▶ Task instructions
Go line by line through the data and copy those with the word "Questions".

Data items
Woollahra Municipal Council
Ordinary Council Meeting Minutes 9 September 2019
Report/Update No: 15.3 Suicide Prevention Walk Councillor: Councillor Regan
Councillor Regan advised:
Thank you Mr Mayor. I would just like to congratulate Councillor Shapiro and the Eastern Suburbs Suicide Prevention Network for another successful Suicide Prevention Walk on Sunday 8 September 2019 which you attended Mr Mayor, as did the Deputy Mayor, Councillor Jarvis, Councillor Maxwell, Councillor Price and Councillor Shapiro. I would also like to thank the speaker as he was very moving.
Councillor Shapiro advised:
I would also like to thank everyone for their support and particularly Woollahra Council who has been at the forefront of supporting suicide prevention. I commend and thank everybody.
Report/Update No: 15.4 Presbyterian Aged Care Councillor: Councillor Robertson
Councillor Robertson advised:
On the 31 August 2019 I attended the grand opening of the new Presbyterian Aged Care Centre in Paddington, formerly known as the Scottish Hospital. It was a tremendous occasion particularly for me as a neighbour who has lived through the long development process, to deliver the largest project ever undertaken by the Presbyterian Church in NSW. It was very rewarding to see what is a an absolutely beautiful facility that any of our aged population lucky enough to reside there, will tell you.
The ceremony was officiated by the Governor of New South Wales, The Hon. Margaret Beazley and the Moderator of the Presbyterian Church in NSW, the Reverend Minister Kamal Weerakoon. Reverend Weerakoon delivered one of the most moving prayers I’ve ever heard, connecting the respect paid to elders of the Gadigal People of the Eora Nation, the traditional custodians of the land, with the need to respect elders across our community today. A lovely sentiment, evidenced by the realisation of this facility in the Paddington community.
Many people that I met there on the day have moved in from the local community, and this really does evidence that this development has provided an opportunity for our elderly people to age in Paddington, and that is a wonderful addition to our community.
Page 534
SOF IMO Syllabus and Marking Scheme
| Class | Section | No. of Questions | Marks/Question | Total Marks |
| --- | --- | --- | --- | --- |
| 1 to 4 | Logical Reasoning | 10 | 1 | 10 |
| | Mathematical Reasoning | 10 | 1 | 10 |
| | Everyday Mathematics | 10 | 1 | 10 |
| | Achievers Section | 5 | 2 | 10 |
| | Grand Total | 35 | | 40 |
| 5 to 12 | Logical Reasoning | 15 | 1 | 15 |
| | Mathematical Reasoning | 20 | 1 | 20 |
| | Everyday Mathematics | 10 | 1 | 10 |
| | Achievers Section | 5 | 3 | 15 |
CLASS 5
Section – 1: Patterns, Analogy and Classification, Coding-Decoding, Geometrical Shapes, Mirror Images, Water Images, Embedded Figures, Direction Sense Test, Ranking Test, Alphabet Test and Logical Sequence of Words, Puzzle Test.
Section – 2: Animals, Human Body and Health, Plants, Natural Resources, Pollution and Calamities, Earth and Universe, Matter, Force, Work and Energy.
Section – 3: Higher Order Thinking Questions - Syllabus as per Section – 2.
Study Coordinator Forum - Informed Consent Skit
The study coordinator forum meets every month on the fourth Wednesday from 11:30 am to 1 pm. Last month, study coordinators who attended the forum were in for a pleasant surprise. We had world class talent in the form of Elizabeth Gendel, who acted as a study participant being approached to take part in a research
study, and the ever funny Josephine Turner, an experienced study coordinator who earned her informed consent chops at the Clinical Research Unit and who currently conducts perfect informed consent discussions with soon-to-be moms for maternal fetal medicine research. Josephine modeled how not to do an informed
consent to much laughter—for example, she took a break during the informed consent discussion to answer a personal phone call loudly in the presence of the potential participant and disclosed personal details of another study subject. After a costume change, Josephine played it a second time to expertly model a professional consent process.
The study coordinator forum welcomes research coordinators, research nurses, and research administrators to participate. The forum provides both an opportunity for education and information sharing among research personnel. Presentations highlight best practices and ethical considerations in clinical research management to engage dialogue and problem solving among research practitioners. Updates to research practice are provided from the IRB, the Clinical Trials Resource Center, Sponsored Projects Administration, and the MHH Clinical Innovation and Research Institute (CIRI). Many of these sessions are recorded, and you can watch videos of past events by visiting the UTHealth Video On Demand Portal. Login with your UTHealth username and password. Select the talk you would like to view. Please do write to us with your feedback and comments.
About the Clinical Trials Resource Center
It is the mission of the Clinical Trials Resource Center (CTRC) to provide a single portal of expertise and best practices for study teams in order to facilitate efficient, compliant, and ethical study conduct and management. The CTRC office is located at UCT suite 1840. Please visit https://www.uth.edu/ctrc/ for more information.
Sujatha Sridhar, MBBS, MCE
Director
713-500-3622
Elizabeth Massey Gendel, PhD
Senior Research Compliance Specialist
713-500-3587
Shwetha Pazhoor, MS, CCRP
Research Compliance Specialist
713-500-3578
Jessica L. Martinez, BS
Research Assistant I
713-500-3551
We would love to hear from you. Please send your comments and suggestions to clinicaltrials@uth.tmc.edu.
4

▶ Result below
| Class | Section | No. of Questions | Marks/Question | Total Marks |
Section – 3: Higher Order Thinking Questions - Syllabus as per Section – 2.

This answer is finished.